The following blog is written by an East-West missionary serving in the Middle East.
Since college, I’ve had a deep love for the Psalms.
As a classically trained musician, I’m convinced that my work in music is what has repeatedly drawn me to David, the Sons of Korah, Asaph, and other Psalmists who used music to worship God. The psalms inspire me because they don’t just represent corporate worship, but a deep intimacy with God, a rich expression of the soul, and a preaching to one’s own heart that leads others to repent and worship.
While there have been seasons of my life when reading God’s word proved a chore, this has rarely been the case while sitting in the psalms.
Four years ago, one of my mentors encouraged me to consider how I could invest my life and resources toward reaching unreached peoples with the good news of Jesus. It started with a short-term trip to Central Asia, then another, then several years of discipleship and training. Along my journey to working and living among the unreached, a couple of psalms have encouraged me to pursue God’s Kingdom.
“May God be gracious to us and bless us
and make his face to shine upon us, Selah
that your way may be known on earth,
your saving power among all nations.” -Psalm 67:1-2
It is remarkable that these verses are given to us as one sentence! In just a few words, this psalm reveals that it is not wrong to ask for God’s grace, blessing, and presence, but this is incomplete if it doesn’t include blessing others through His good gifts. I distinctly remember the wrecked feeling of visiting a city of 1.5 million in Central Asia and hearing there were only an estimated 30 believers among them. It was there where it seemed that the Church—including me—needed to take Psalm 67 to heart.
Those blessed by hearing the gospel are intended to work to see “all the peoples” praise God.
In response to this trip, I began to consider how I could use the gifts I’ve been given for missions. I was eager to move overseas as quickly as possible, but going can be a slow process.
In hindsight this was absolutely God’s grace, as He was allowing me space to grow in spiritual maturity, to experience my first season of true suffering, and to learn dependence on the body of believers like never before. This season was also a time to sharpen my craft as a musician and deepen my vision for seeing the gospel go forward with the work and talents given to me by God to steward. And in this season, another psalm seemed to be highlighted just for me.
“Declare his glory among the nations, his marvelous works among all the peoples!” -Psalm 96:3
This psalm continues by describing the difference between God’s glory and the bankrupt value of idols who receive worship. Today this reminds me of both the hidden idols that plague the country I now call home and our western idols of materialism, relationships, and even ministry. A key difference however in my cross-cultural context is that there are few believers among these nations to point to a better focus of our worship.
There are few people here to shine a light on Jesus and how he is better than false, man-made idols that have no power to save.
And that’s why I now serve in an unreached, Middle Eastern nation where I am hosting home concerts to cultivate a space for spiritual conversations.
I share my story with you because it reveals what I’ve come to believe is one of the best ways for workers to enter the mission field. God often chooses to use our giftings—in music, art, media, sports, business, and more—to make his name great and make disciples of all nations.
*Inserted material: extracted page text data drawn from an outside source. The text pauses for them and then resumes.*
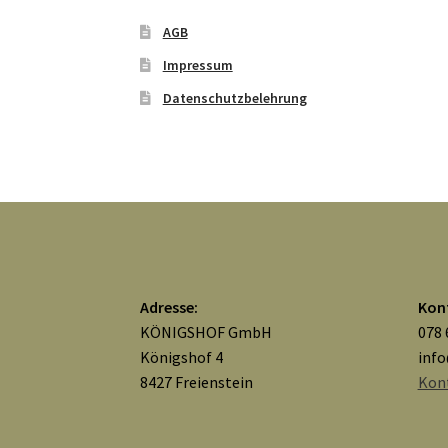
AGB
Impressum
Datenschutzbelehrung
Adresse:
Kon
KÖNIGSHOF GmbH
078 
Königshof 4
inf
8427 Freienstein
Kon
I get to use my talents for the expanse of the Kingdom of God. And you can too.
Today I want to remind those with a creative gifting that art is crafted by God for His glory. What we create is a reminder that our God is the Creator who makes beautiful things. Because this is true of Him, it makes sense that God wants to use the arts to spread the gospel among the unreached.
Regardless of the art you create, we are all storytellers. For artists and creatives who are considering how to live for Jesus and who look forward to His coming kingdom, it makes complete sense to use your talent to enter a spiritually dark place. The portrait you paint, the music you sing, the poem you write, the play you script, the photo you snap, the cake you decorate, and the dance you perform can be positioned to tell the story of Jesus.
Creatives have unique access into specific communities. Why not leverage our art to worship God for His beauty and strength while inviting the lost to do the same?
But this call must come from God, not man. As another psalm says, “Unless the LORD builds the house, those who build it labor in vain” (Psalm 127:1).
Praise God that He is building His house with Christ as our cornerstone! And one day, when our faith is sight, many from all nations will be united in him, praising and singing to the glory of his name forever.
God wants to use the gifts He’s given you to paint this picture. Will you join Him in his great and creative work?